As of June 8, 2020, the Provincial Court has resumed in-person proceedings in a limited number of courtrooms around the province to hear some priority matters that cannot be conducted remotely. On June 15 the Provincial Court opened in 28 more locations across the province. Initial appearance courts opened on June 15 in many locations across the province. The in-court work of the Provincial Court is already commencing.
What are your plans for further adaptations?
The Victoria early resolution model is a new front-end process that started in May 2019 to assist families in the early resolution of their issues before any court appearances. Except for urgent matters, parties are required to meet with a Family Justice Worker as a first step. There is early assessment, mediation, access to resources such as legal advice, and parenting education services. The goal of the model is to help parents achieve collaborative resolution. We would like to see this model rolled out to other locations as it allows for early legal advice, and mediation helps families become court-ready for any outstanding issues.
We are also working on a streamlined process for changing child/spousal support where income is impacted by COVID-19.
What are the most immediate changes that would be most helpful to your court?
- Increased video and audio capacity.
- Document management system to facilitate the filing of exhibits and other electronic documents in virtual/remote hearings.
- Greater access to technology and internet for members of the public who do not have access to the same technological resources as others may have.
- Legislative revisions enabling more to be done remotely or, where appropriate, without in person requirements.

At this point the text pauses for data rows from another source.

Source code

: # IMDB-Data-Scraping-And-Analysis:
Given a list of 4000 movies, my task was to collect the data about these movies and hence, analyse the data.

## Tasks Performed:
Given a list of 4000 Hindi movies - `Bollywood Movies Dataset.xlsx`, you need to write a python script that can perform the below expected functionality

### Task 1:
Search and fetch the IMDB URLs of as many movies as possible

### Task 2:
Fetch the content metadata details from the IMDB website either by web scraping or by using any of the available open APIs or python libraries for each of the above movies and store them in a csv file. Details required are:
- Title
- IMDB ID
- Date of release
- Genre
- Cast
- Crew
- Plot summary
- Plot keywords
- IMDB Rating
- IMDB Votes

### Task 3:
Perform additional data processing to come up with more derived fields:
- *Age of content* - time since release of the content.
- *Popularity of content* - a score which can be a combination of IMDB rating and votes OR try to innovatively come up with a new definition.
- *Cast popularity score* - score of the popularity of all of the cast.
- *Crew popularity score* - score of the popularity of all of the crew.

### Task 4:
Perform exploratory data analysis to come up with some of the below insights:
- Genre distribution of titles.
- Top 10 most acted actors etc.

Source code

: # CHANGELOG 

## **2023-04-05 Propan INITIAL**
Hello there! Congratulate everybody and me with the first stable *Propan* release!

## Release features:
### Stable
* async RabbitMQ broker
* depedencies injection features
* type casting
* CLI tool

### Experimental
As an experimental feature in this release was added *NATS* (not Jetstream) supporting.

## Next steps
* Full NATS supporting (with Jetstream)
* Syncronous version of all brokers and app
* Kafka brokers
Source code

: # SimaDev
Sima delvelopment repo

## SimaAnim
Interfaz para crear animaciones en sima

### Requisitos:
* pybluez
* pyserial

For example, currently the telewarrant provision in the Criminal Code requires that it be “impracticable to appear personally” and that limits the scope of when that section can be used.
- Legislative changes to the Offence Act to assist in modernizing traffic court.
What can lawyers do to help the courts overcome its challenges?
We have had excellent engagement with both defence and Crown counsel and we appreciate all of counsels’ efforts to accommodate this period of change.
We encourage counsel to:
- review their files and discuss issues with each other before their court appearance to assist with resolution and trial management issues (such as narrowing the issues)
- reach out to judicial case managers to assist with scheduling issues
- bring creative approaches to the Court that allow us to facilitate access to justice and meet statutory requirements
- appear on behalf of their clients whenever possible, and use forms to consent adjourn matters where there is nothing substantive occurring on the date a matter is adjourned to
- embrace technology and learn about how to use remote technology to appear virtually in court where possible.